Sunday, September 30, 2012

In Between

Here is the truth: I don't know where I am going or what I am doing. I just know the "why". In some ways, that's the best place to start, to know what motivates you and makes you passionate. In other ways, it makes these in between times feel like I am accomplishing nothing.

Here is the truth: I'm ready to move forward. And by "move forward" I mean that I really want to go to new places and meet new people. I have some good friends here but I cannot help to think that there is something lacking right now.

Here is the truth: some of the guys I know throw society's ideology of beauty into the faces of young women trying to live as more than a face. The expectations are too high for me to ever achieve and it leaves me either feeling deeply insecure and/or really isolated.

Here is the truth: I hated this night. And I did so with class...I did so without anger or visible emotions, except for that moment in my car, in the parking lot. But no one needs to know about that.

Here is the truth: I should not have cared in the first place.
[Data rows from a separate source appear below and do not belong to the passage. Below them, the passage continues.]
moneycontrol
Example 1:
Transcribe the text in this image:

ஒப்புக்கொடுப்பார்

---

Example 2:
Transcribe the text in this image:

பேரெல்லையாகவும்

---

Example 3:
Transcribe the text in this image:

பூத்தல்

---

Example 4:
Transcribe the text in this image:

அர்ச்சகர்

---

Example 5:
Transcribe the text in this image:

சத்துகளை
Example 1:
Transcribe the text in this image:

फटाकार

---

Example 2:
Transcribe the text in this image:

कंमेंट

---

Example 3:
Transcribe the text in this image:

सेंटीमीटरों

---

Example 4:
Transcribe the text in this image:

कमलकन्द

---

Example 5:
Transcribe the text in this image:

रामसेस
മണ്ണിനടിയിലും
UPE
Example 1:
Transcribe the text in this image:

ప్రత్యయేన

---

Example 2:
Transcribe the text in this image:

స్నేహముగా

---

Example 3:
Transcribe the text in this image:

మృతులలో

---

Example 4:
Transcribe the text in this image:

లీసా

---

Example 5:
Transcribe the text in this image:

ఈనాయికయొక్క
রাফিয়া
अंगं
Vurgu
Friday, September 28, 2012

A Poem

There is beauty in the smell
of burning matches
and the sound of 
crunching leaves.
Fallen trees
that cross deeper streams
perch me up. 
Maybe the very things
that speak of death,
breathe meaning into life. 

Monday, September 24, 2012

Just for the Record

me
Just for the record, I'm more complicated than I would like to admit. I over analyze everything, especially myself. Sylvia Plath said that she either liked people way too much or not at all. I'm the same way. People are more important to me than I ever utilize words to express. For some strange reason I find it easier to tell the very people I care about that I don't need them in my life (true story, I just told a friend that a couple weeks ago). I hold way too much in until it eventually comes out all wrong. I express myself but it is misunderstood, and this is probably my own fault.
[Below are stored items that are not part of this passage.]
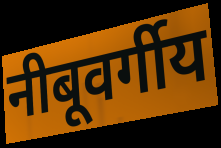
नीबूवर्गीय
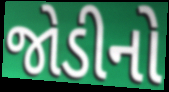
જોડીનો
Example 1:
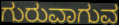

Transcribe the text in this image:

ಗುರುವಾಗುವ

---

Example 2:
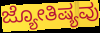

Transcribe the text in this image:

ಜ್ಯೋತಿಷ್ಯವು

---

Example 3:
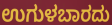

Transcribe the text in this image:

ಉಗುಳಬಾರದು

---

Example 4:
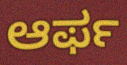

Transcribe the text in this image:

ಆರ್ಫ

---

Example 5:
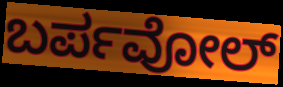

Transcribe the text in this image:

ಬರ್ಪವೋಲ್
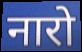
नारो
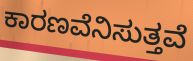
ಕಾರಣವೆನಿಸುತ್ತವೆ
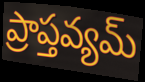
ప్రాప్తవ్యమ్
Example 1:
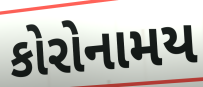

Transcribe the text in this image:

કોરોનામય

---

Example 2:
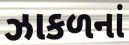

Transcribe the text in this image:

ઝાકળનાં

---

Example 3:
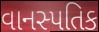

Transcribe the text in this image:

વાનસ્પતિક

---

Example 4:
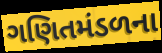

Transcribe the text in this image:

ગણિતમંડળના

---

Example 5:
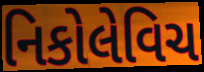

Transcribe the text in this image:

નિકોલેવિચ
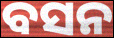
ବସନ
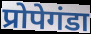
प्रोपेगंडा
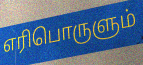
எரிபொருளும்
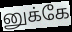
னுக்கே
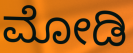
ಮೋಡಿ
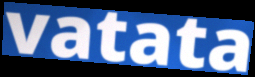
vatata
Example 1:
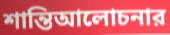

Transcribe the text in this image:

শান্তিআলোচনার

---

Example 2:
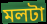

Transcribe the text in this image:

মলটা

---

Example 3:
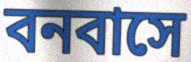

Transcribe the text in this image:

বনবাসে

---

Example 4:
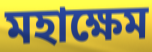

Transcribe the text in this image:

মহাক্ষেম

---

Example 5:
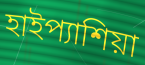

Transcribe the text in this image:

হাইপ্যাশিয়া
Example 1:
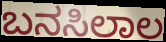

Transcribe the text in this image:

I want to appear put together. I like for it to seem like I have a perfect plan for my life and I'm following it precisely. I like for people to think that I'm entirely capable of working all week, having a garage sale, planning a party, and cooking for twenty people without things going wrong and still looking completely in control. Truth is, my hair looked terrible at that party, I was running around like a crazy person all day, and I forgot to get gas and ran out that night. Yes, friends, this is the real reason it took me ages to run to the store for more beverages. Fortunately, few of you read my blog so my secret is relatively safe.
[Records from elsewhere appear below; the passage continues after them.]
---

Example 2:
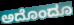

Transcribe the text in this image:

ಅದೊಂದೂ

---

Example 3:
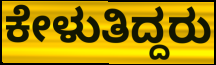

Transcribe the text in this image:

ಕೇಳುತಿದ್ದರು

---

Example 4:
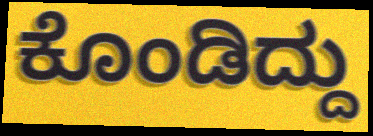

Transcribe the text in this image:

ಕೊಂಡಿದ್ದು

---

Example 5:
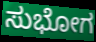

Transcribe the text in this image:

ಸುಭೋಗ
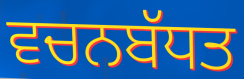
ਵਚਨਬੱਧਤ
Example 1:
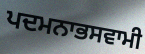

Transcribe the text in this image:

ਪਦਮਨਾਭਸਵਾਮੀ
My point is this: I'm still figuring things out; but let's be honest, when do we ever stop? For every question answered, a new one comes up. For every new situation or period of life, different problems need solving.
In some ways, this is really depressing because it is as if I am working towards an end that doesn't exist. And yet, it's comforting to think that even though you may not sit and blog about your "issues" you have them too. Goodness, you may not even be aware of them, but they undoubtedly exist. And the people who can take the time to analyze my problems probably aren't self aware enough for me to pay attention to. I think I'll stick with those crazy, sometimes annoying, people that at times drastically misunderstand me yet still stay around when I tell them I'm fine without them (lies.lies.lies). Just for the record, thanks.

Sunday, September 2, 2012

I haven't written because...

Maybe I can't convince myself to sit and write because writing somehow shatters the illusion, if not for everyone else, for myself.

 Someone once said that poetry is a lie that tells the truth. For me, this applies to writing in general. Whether I am straight up venting, writing a poem, or a story, somehow I feel like I am giving away something about myself each time. Maybe that just shows how I have never quite reached a level of maturity in my writing that I need to.

Every now and again, real life sucks out my creativity. With working a lot, trying to go back to school, and juggling a build up of emotions that make me uncomfortable, I have been afraid that blogging would just end up being a post about something ridiculous that future Tsionah will regret. I may have to admit to some truths I've previously avoided.

The one thing I'm absolutely sure of right now, is that nothing is certain. Everything changes. I change. And while I've opened up my blog numerous times to write, I cannot seem to write about those changes. I process some things by writing about them, so please excuse me while I decide not to write.